|
|
|
|
|
by nawgszy
2177 days ago
|
|
Could you say more about some of these times? I'm curious what it means in more concrete terms. I only say this because I am a UI engineer who has been in some scrappy situations, so obviously I don't get to change the data model. What kind of structures do you find that "hit the database too hard" or otherwise invoke performance penalties? |
|
So you have to balance your table structure around getting the data you need in as few calls as possible while also only returning exactly as much data as you need and no more. Because pulling extra data out puts more load on the database and shipping more data across the network is slower.
In general, relational databases (RBDs) like Postgres or MySQL are great for making sure your data follows the correct structure (this field is a string, this is an integer, this field in table1 has to be the same as this field in table2, etc) but make it hard to make changes to the data structure later. What happens if that int should actually be a float? Now you have to write a migration that makes fundamental changes to the structure of the data and hope there are no negative side effects.

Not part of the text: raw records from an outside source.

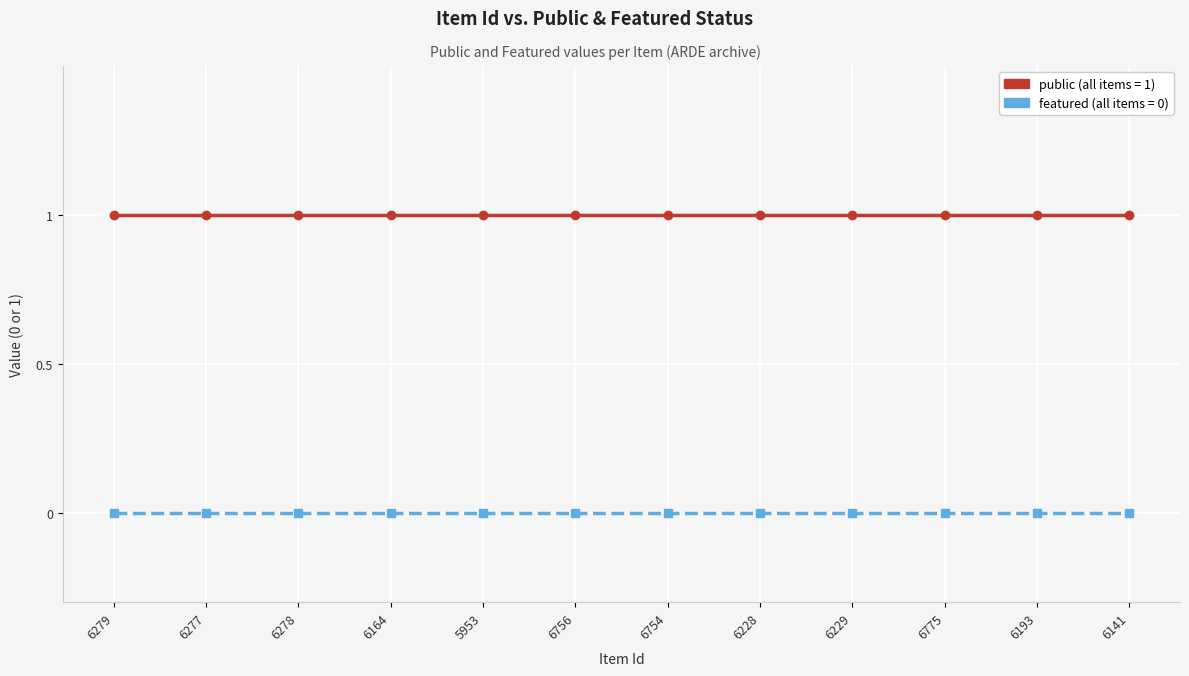

What is the total value across all series at 6775?

1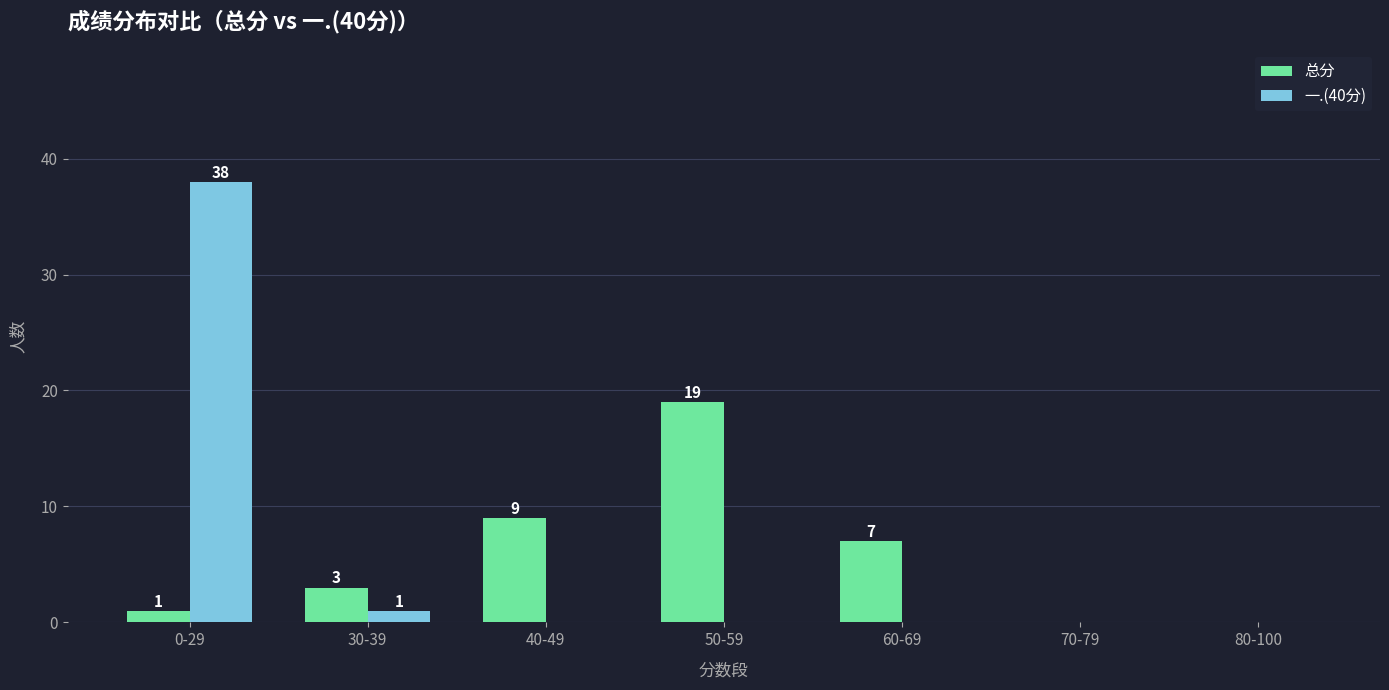

What is the sum of the 总分 values at 0-29 and 50-59?

20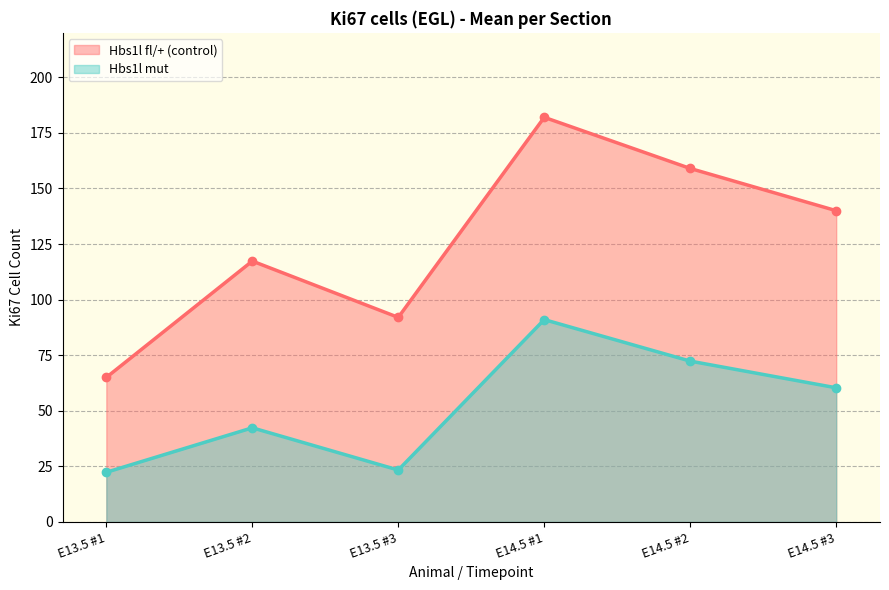

Where does the Hbs1l mut series first go above 60?

E14.5 #1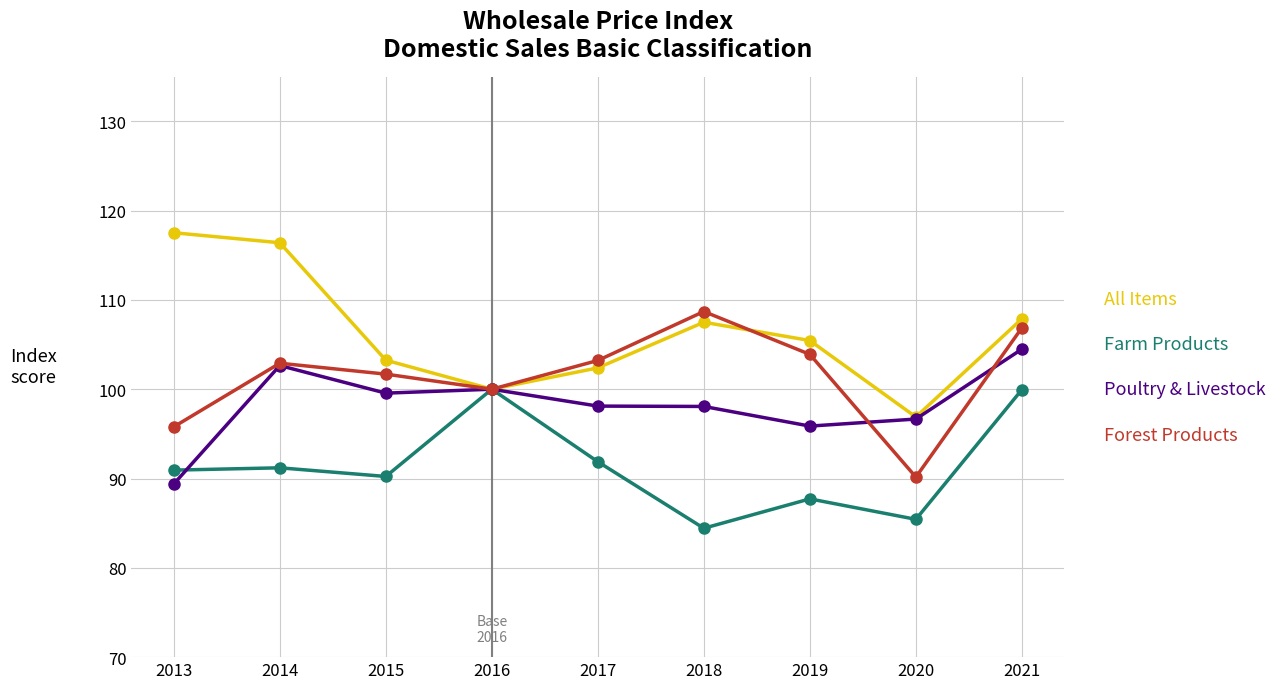

The All Items series shows 105.5 at 2019. True or false?

True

Someone else mentioned NoSQL databases, which offer a lot more flexibility at the cost of the data integrity that RDBs enforce. If you suddenly want to store a float instead of an int, go ahead. No one is stopping you, you just need to make sure your code is updated to handle the possibility of getting back an int or float (or coerce the value to the right type and pray).
Basically a database is integral to almost all applications but they're complex monsters with their own structure and rules and performance implications. If you're building an application you really have to know the data structure of the final product before you even _start_ configuring the database.